* _What to do_
Reproduce each of the rows below word for word, including every coordinate line, and omit the pictures.

━━━ Record set ━━━

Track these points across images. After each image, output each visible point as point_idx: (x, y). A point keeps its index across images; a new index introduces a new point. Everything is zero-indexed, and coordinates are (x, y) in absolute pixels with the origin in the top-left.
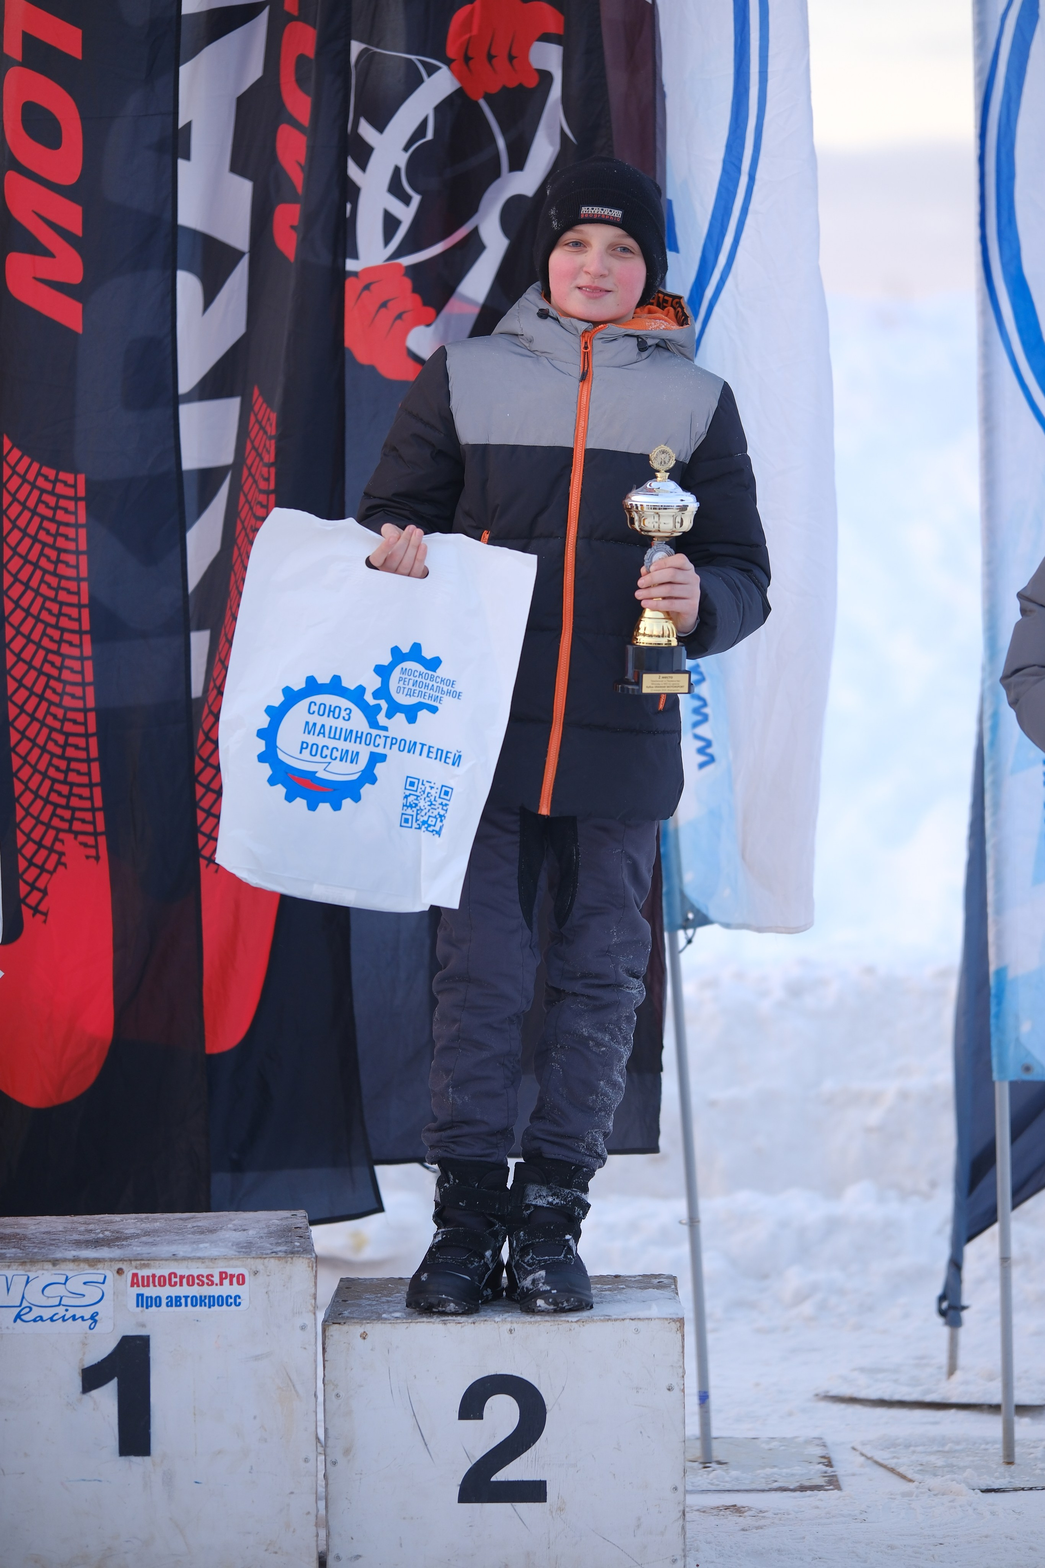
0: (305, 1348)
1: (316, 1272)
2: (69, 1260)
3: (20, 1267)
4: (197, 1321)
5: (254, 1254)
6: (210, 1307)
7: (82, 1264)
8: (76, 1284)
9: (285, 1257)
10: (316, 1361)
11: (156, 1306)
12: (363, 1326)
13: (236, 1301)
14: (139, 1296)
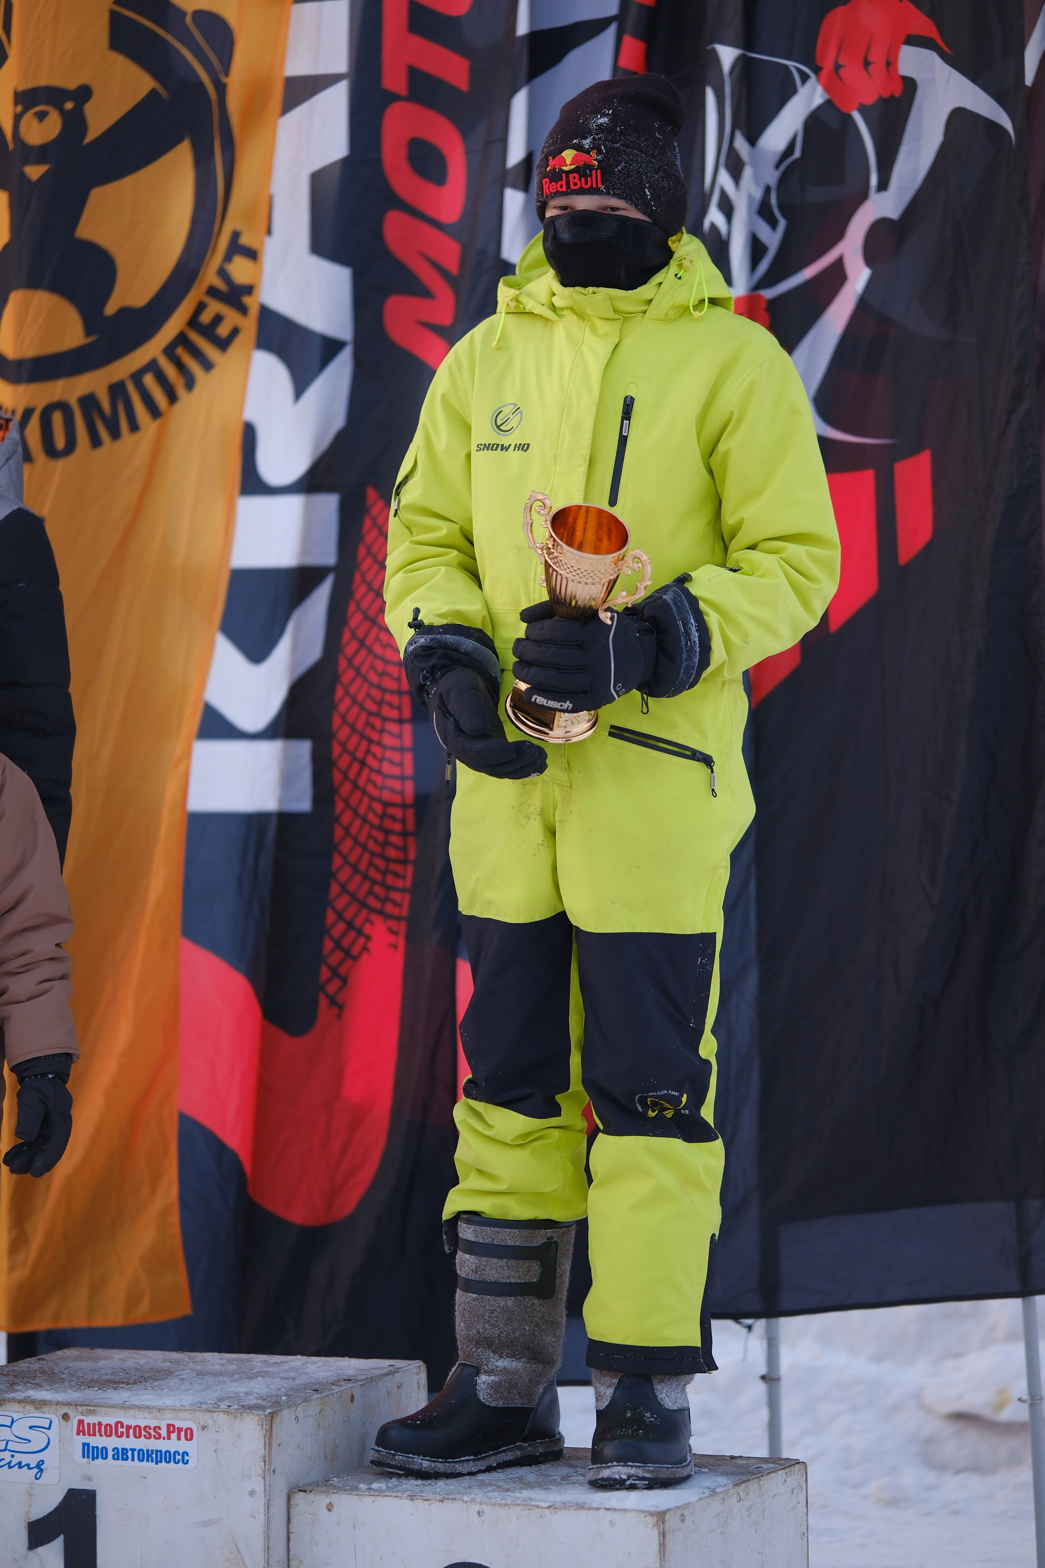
0: (254, 1517)
2: (15, 1401)
4: (144, 1478)
5: (202, 1406)
6: (157, 1463)
7: (28, 1406)
8: (21, 1428)
9: (234, 1412)
11: (103, 1458)
12: (327, 1494)
13: (182, 1458)
14: (85, 1445)
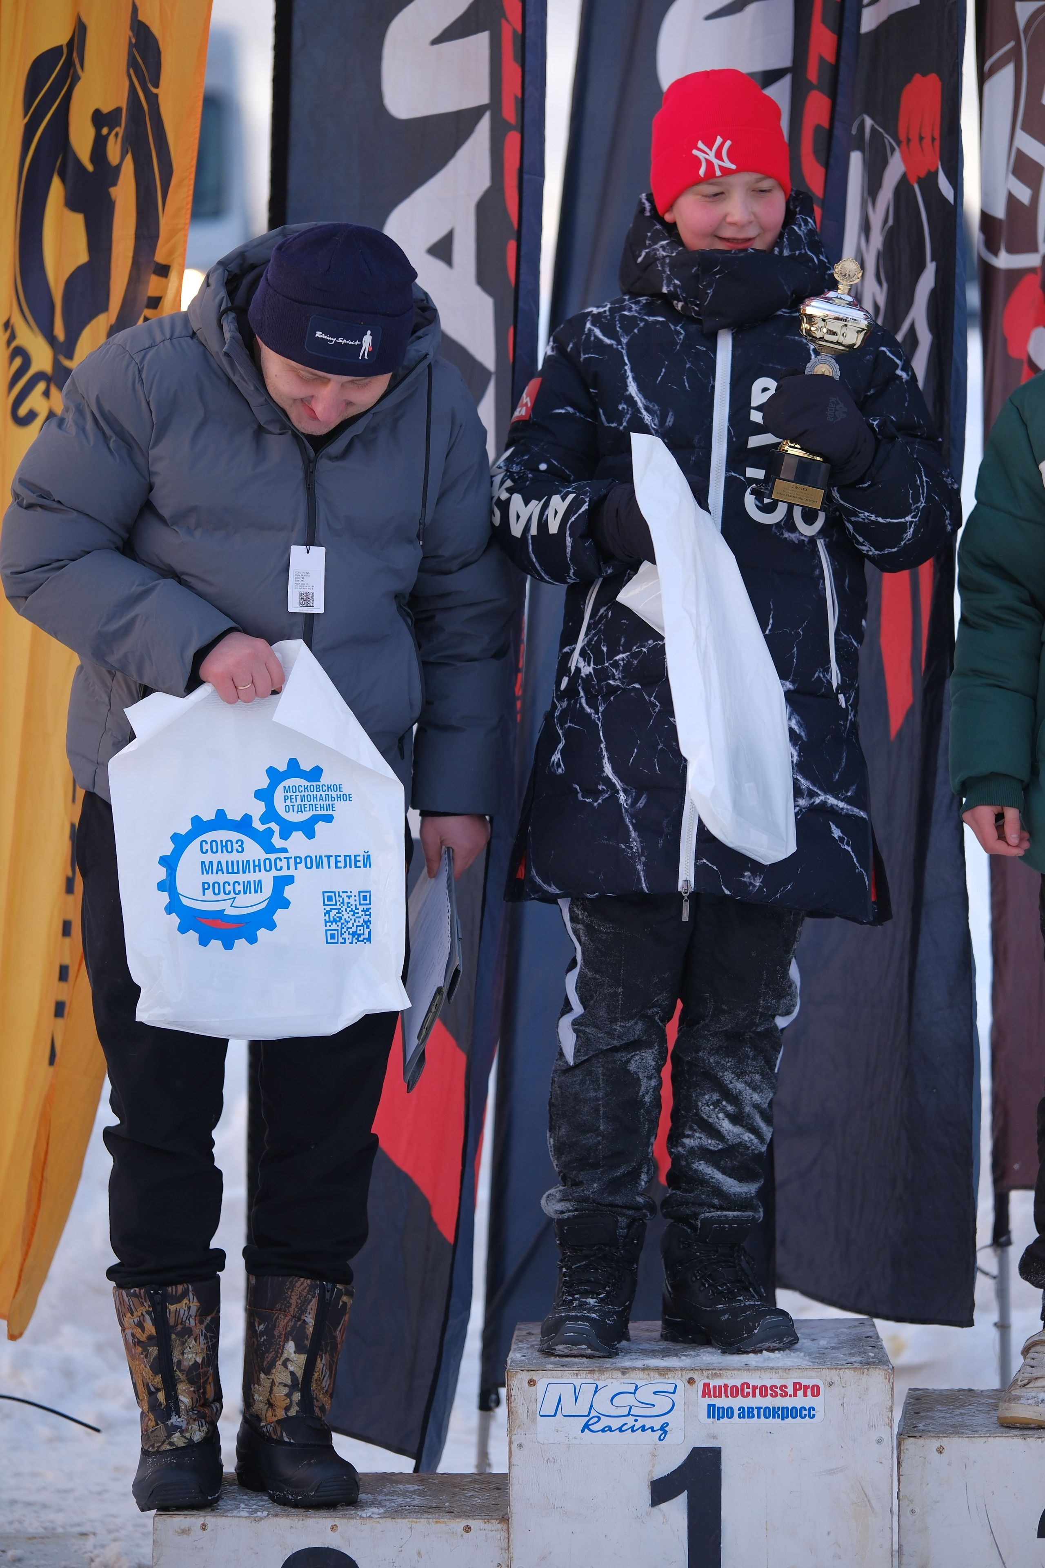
0: (881, 1463)
1: (893, 1384)
2: (639, 1369)
3: (589, 1375)
4: (771, 1433)
5: (828, 1365)
6: (783, 1419)
7: (652, 1373)
8: (645, 1394)
9: (861, 1368)
10: (892, 1476)
11: (728, 1417)
12: (940, 1440)
13: (810, 1413)
14: (711, 1406)
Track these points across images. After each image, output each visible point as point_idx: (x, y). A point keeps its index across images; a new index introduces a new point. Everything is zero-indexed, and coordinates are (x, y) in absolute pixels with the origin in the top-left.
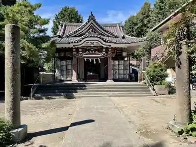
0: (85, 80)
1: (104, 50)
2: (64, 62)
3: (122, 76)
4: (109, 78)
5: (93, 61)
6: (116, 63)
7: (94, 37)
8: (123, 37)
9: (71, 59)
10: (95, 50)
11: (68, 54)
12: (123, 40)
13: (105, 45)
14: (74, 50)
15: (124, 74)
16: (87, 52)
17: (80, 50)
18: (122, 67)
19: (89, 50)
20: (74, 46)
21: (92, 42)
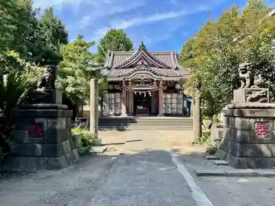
0: (134, 114)
1: (155, 83)
2: (113, 95)
3: (175, 110)
4: (160, 112)
5: (143, 94)
6: (169, 96)
7: (144, 70)
8: (177, 69)
9: (120, 92)
10: (146, 83)
11: (117, 87)
12: (176, 72)
13: (156, 78)
14: (124, 83)
16: (137, 85)
17: (130, 83)
18: (175, 101)
19: (139, 83)
20: (124, 79)
21: (142, 74)
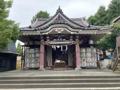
1: (71, 37)
2: (33, 50)
6: (84, 50)
7: (61, 23)
9: (38, 47)
13: (72, 31)
14: (42, 38)
15: (92, 62)
16: (55, 40)
17: (48, 37)
20: (41, 33)
21: (59, 29)
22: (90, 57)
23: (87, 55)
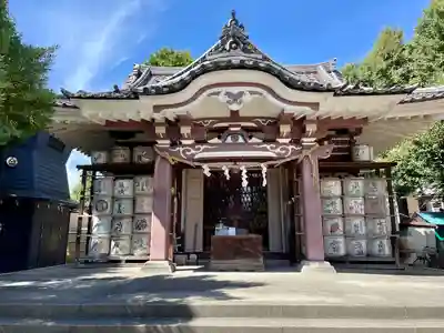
0: (205, 258)
1: (285, 129)
2: (126, 183)
3: (363, 243)
4: (311, 253)
5: (236, 177)
6: (333, 186)
7: (242, 66)
9: (148, 170)
10: (249, 132)
13: (292, 102)
14: (161, 130)
15: (371, 238)
16: (216, 140)
17: (185, 130)
18: (357, 205)
19: (220, 132)
20: (157, 108)
21: (235, 90)
22: (361, 215)
23: (347, 208)
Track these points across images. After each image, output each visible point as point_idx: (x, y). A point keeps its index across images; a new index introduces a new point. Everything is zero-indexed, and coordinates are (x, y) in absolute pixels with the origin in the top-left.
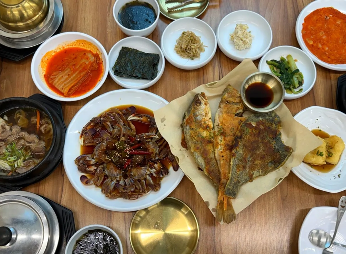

━━━

* _Response area_
Track these points across images. After each image, output each visible point as point_idx: (x, y). A point keeps its index across images; a new index introduces a new point. Everything is zero-indexed, and coordinates are (x, y) in absolute pixels with the origin in the top-left.
0: (305, 1348)
1: (316, 1272)
2: (69, 1260)
3: (20, 1267)
4: (197, 1321)
5: (254, 1254)
6: (210, 1307)
7: (82, 1264)
8: (76, 1284)
9: (285, 1257)
10: (316, 1361)
11: (156, 1306)
12: (363, 1326)
13: (236, 1301)
14: (139, 1296)
0: (254, 1517)
2: (15, 1401)
4: (144, 1478)
5: (202, 1406)
6: (157, 1463)
7: (28, 1406)
8: (21, 1428)
9: (234, 1412)
11: (103, 1458)
12: (327, 1494)
13: (182, 1458)
14: (85, 1445)
0: (881, 1463)
1: (893, 1384)
2: (639, 1369)
3: (589, 1375)
4: (771, 1433)
5: (828, 1365)
6: (783, 1419)
7: (652, 1373)
8: (645, 1394)
9: (861, 1368)
10: (892, 1476)
11: (728, 1417)
12: (940, 1440)
13: (810, 1413)
14: (711, 1406)
Track these points across images. After each image, output each visible point as point_idx: (x, y). A point keeps its index across images; a new index introduces a new point. Everything is zero-indexed, and coordinates are (x, y) in absolute pixels with the origin in the top-left.
0: (85, 80)
1: (104, 50)
2: (64, 62)
3: (122, 76)
4: (109, 78)
5: (93, 61)
6: (116, 63)
7: (94, 37)
8: (123, 37)
9: (71, 59)
10: (95, 50)
11: (68, 54)
12: (123, 40)
13: (105, 45)
14: (74, 50)
15: (124, 74)
16: (87, 52)
17: (80, 50)
18: (122, 67)
19: (89, 50)
20: (74, 46)
21: (92, 42)
0: (134, 114)
1: (155, 83)
2: (113, 95)
3: (175, 110)
4: (160, 112)
5: (143, 94)
6: (169, 96)
7: (144, 70)
8: (177, 69)
9: (120, 92)
10: (146, 83)
11: (117, 87)
12: (176, 72)
13: (156, 78)
14: (124, 83)
16: (137, 85)
17: (130, 83)
18: (175, 101)
19: (139, 83)
20: (124, 79)
21: (142, 74)
1: (71, 37)
2: (33, 50)
6: (84, 50)
7: (61, 23)
9: (38, 47)
13: (72, 31)
14: (42, 38)
15: (92, 62)
16: (55, 40)
17: (48, 37)
20: (41, 33)
21: (59, 29)
22: (90, 57)
23: (87, 55)
0: (205, 258)
1: (285, 129)
2: (126, 183)
3: (363, 243)
4: (311, 253)
5: (236, 177)
6: (333, 186)
7: (242, 66)
9: (148, 170)
10: (249, 132)
13: (292, 102)
14: (161, 130)
15: (371, 238)
16: (216, 140)
17: (185, 130)
18: (357, 205)
19: (220, 132)
20: (157, 108)
21: (235, 90)
22: (361, 215)
23: (347, 208)
Track these points across images. After each image, output each visible point as point_idx: (x, y). A point keeps its index across images; a new index introduces a new point. Everything is zero-indexed, and coordinates are (x, y) in absolute pixels with the origin in the top-left.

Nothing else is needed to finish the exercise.